Directions for this task —
Although the records contain pictures, only their text should be repeated, exactly as it stands.

(Dataset entries)
****************************************

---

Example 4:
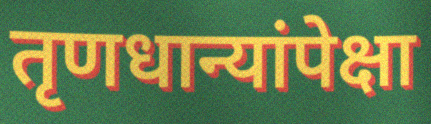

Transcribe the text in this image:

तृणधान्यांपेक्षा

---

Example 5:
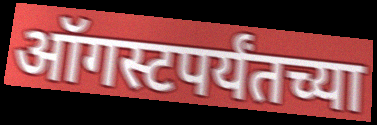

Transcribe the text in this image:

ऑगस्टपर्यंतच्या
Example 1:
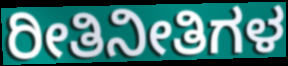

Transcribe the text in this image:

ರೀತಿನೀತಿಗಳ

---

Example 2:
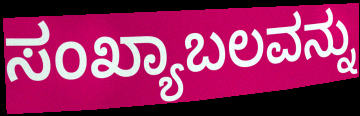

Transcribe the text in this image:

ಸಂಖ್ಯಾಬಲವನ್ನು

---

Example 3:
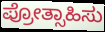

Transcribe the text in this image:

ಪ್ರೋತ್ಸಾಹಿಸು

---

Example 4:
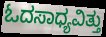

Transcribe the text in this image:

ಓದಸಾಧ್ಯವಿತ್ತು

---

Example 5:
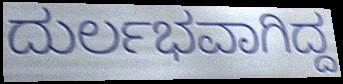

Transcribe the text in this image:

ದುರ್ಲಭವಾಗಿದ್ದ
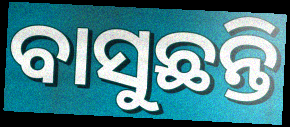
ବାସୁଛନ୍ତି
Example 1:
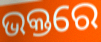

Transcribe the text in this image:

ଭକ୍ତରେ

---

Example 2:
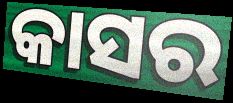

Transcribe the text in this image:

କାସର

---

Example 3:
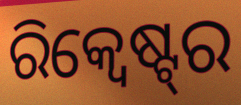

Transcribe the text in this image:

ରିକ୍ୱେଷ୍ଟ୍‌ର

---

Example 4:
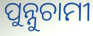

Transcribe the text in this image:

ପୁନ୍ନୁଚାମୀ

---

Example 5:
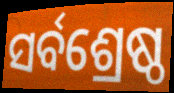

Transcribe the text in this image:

****************************************

Task result —
---

Example 4:

Transcribe the text in this image:

तृणधान्यांपेक्षा

---

Example 5:

Transcribe the text in this image:

ऑगस्टपर्यंतच्या
Example 1:

Transcribe the text in this image:

ರೀತಿನೀತಿಗಳ

---

Example 2:

Transcribe the text in this image:

ಸಂಖ್ಯಾಬಲವನ್ನು

---

Example 3:

Transcribe the text in this image:

ಪ್ರೋತ್ಸಾಹಿಸು

---

Example 4:

Transcribe the text in this image:

ಓದಸಾಧ್ಯವಿತ್ತು

---

Example 5:

Transcribe the text in this image:

ದುರ್ಲಭವಾಗಿದ್ದ
ବାସୁଛନ୍ତି
Example 1:

Transcribe the text in this image:

ଭକ୍ତରେ

---

Example 2:

Transcribe the text in this image:

କାସର

---

Example 3:

Transcribe the text in this image:

ରିକ୍ୱେଷ୍ଟ୍‌ର

---

Example 4:

Transcribe the text in this image:

ପୁନ୍ନୁଚାମୀ

---

Example 5:

Transcribe the text in this image:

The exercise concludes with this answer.